The answer should be that your queries that read from this table should READ UNCOMMITTED, since your data load is the only place that changes data. With READ UNCOMMITTED, the SELECT queries won't get locks.
http://msdn.microsoft.com/en-us/library/ms173763.aspx
You should look into using partitioned tables. The basic idea is that you can load all of your new data into a new table, then join that table to the original as a new partition. This is orders of magnitude faster than inserting into the current existing table.
Later on, you can merge multiple partitions into a single larger partition.
More information here: http://msdn.microsoft.com/en-us/library/ms191160.aspx
Get better hardware. Using 3 threads, 35.000 item batches I import around 90.000 items per second using this approach.
Sorry, but at a point hardware decides insert speed. Important: SSD for the logs, mirrored ;)
Another trick you could use is have a delta table for the updates. You'd have 2 tables with a view over them to merge them. One table, TableBig, will hold the old data, the second table, TableDelta, will hold deltas that you add to rows in tableBig.
You create a view over them that adds them up. A simple example:
For instance your old data in the TableBig (20M rows, lot's of indexes etc)
ID Col1 Col2
123 5 10
124 6 20
And you want to update 1 row and add a new one so that afterwards the table looks like this:
ID Col1 Col2
123 5 10 -- unchanged
124 8 30 -- this row is updated
125 9 60 -- this one added
Then in the TableDelta you insert these two rows:
ID Col1 Col2
124 2 10 -- these will be added to give the right number
125 9 60 -- this row is new
and the view is
select ID,
sum(col1) col1, -- the old value and delta added to give the correct value
sum(col2) col2
from (
select id, col1, col2 from TableBig
union all
select id, col1, col2 from TableDelta
)
group by ID
At night you can merge TableDelta into TableBig and index etc.
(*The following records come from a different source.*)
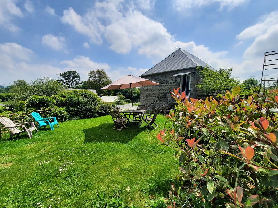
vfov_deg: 89.9
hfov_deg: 106.2
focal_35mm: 13
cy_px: 104
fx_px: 104
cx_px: 139
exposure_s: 1/3378
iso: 40
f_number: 2.2
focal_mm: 1.74
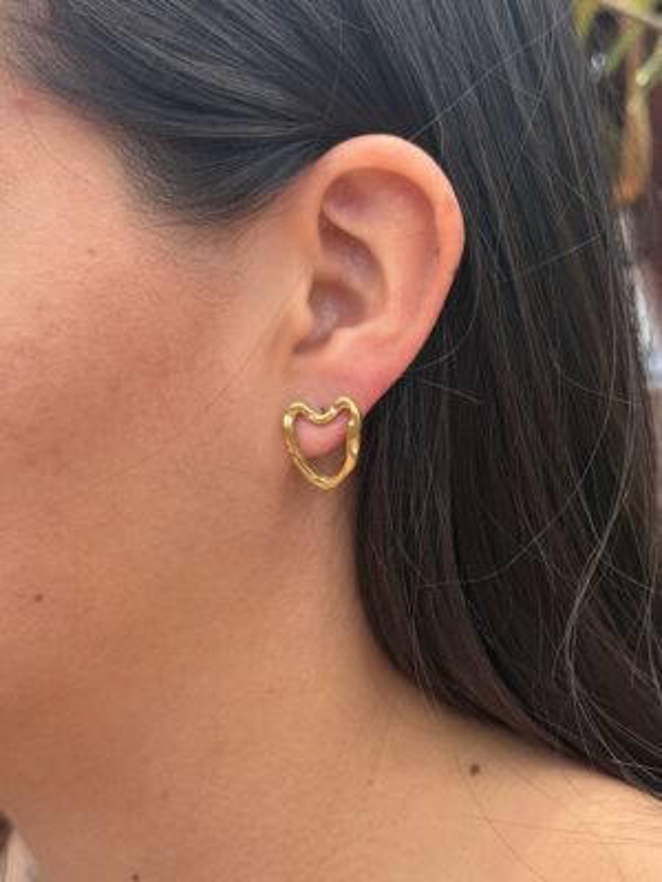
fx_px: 1224
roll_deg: -0.9
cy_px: 441
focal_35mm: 48
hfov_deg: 30.3
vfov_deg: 39.7
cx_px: 331
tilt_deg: -3.3
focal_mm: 6.76
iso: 80
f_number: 1.78
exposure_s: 1/1203
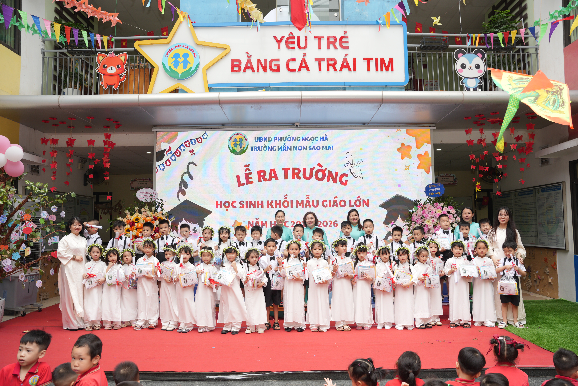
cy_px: 193
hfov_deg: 61.8
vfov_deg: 43.5
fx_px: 483
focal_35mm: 30
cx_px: 289
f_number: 4
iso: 160
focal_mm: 30.1
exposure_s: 1/200
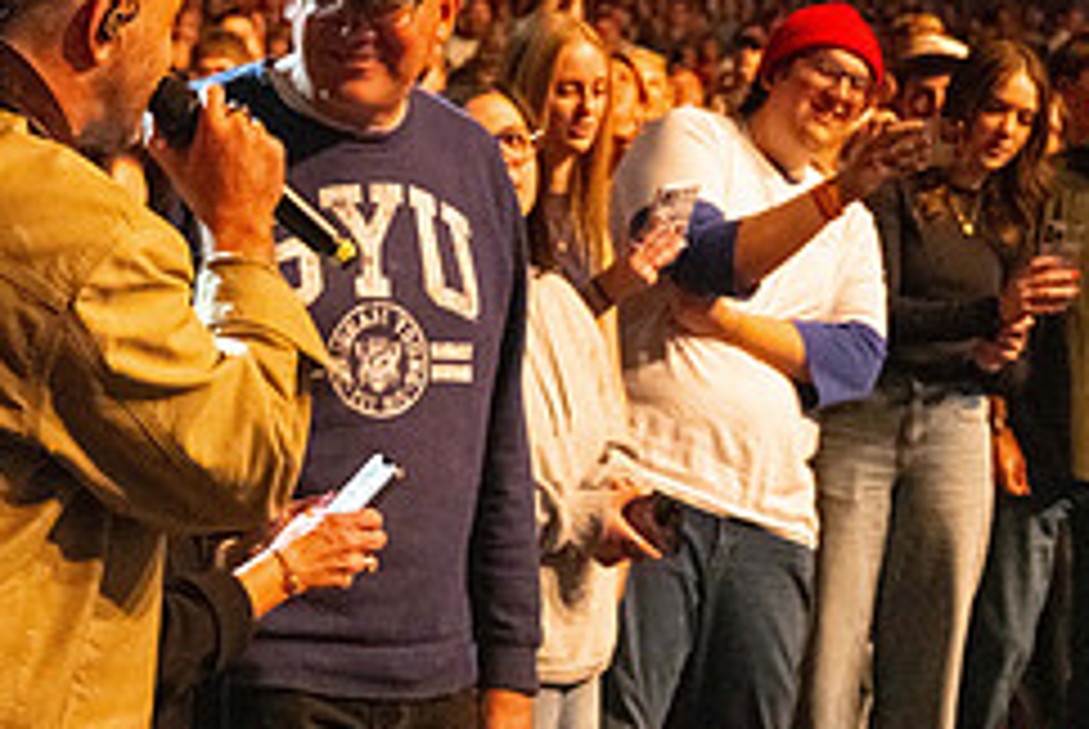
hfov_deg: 19.6
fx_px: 3119
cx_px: 216
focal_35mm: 103
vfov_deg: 13.3
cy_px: 263
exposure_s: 1/125
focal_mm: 43
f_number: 4
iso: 6400
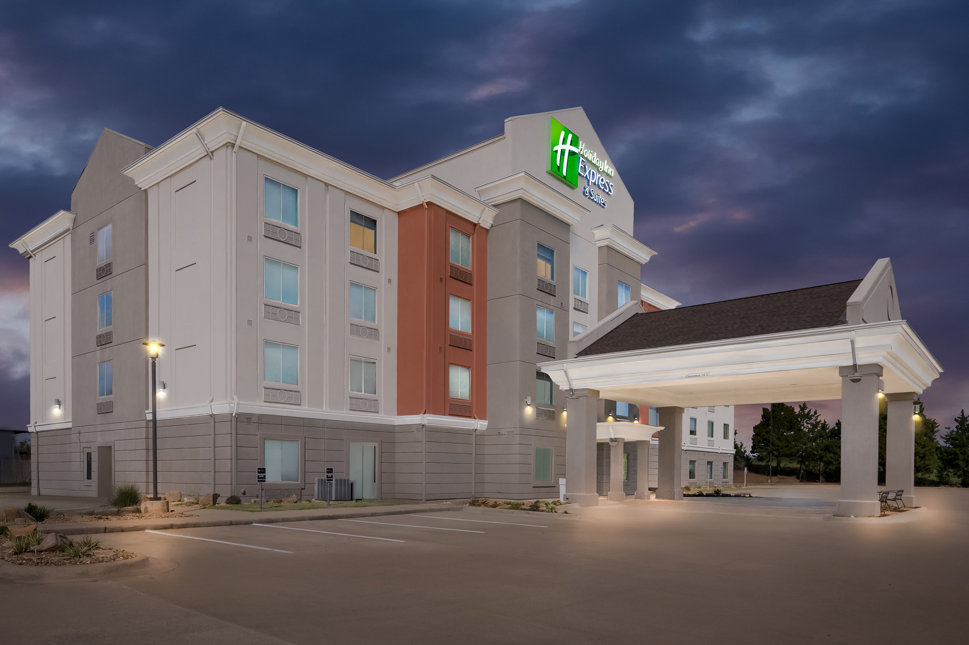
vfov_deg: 73.7
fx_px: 430
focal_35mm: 16
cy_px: 322
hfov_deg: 96.8
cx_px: 484
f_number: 8
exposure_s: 1/2500
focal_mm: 16
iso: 400
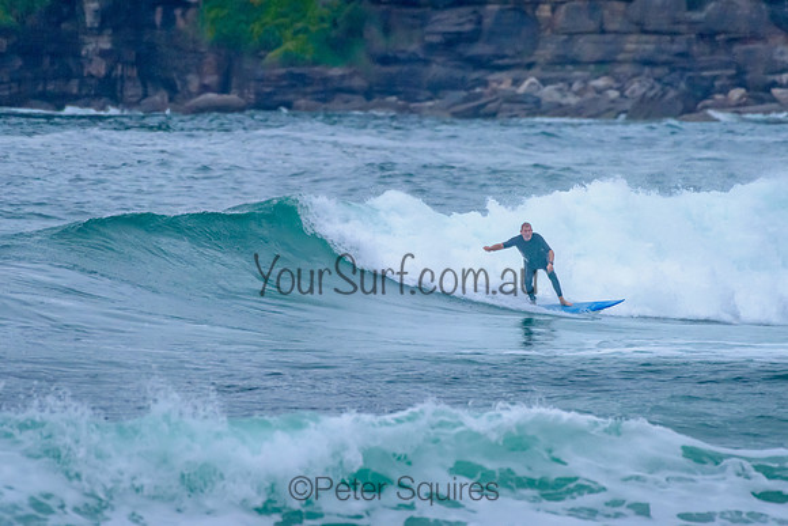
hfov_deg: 3.4
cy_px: 204
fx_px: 13413
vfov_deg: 2.2
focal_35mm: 613
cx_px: 369
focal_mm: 500
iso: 2500
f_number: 5.6
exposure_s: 1/2000
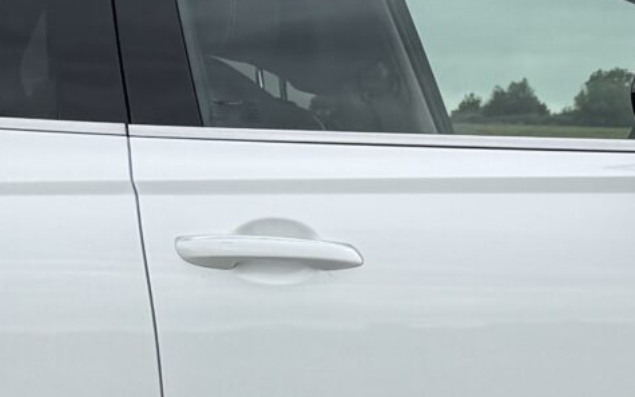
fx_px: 2371
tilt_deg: -10.9
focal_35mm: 137
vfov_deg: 9.2
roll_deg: +2.8
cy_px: 710
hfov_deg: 15.1
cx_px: 569
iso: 80
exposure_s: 1/1770
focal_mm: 6.76
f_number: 1.78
This way you can leave the big table alone completely during the day, and TableDelta will not have many rows so overall query perf is very good. Getting the data from BigTable benefits from inexing, getting rows from DeltaTable is no issue becuase it's small, summing them up is cheap compared to looking for data on disk. Pumping data into TableDelta is very cheap because you can just insert at the end.
Regards Gert-Jan
Update for text columns:
You could try somehting similar, with two tables, but instead of adding, you would substitute.Like this:
Select isnull(b.ID, o.ID) Id,
isnull(b.Col1, o.Col1) Col1
isnull(b.Col2, o.Col2) col2
From TableBig b
full join TableOverWrite o on b.ID = o.ID
The basic idea is the same: a big table with indexes and a small table for updates that doesn't need them.
Your solution seems sound to me. Another alternative to try would be to create the final data in a temp table, all outside of a transaction and then inside the transaction truncate the target table then load it from your temp table...something along those lines might be worth trying too.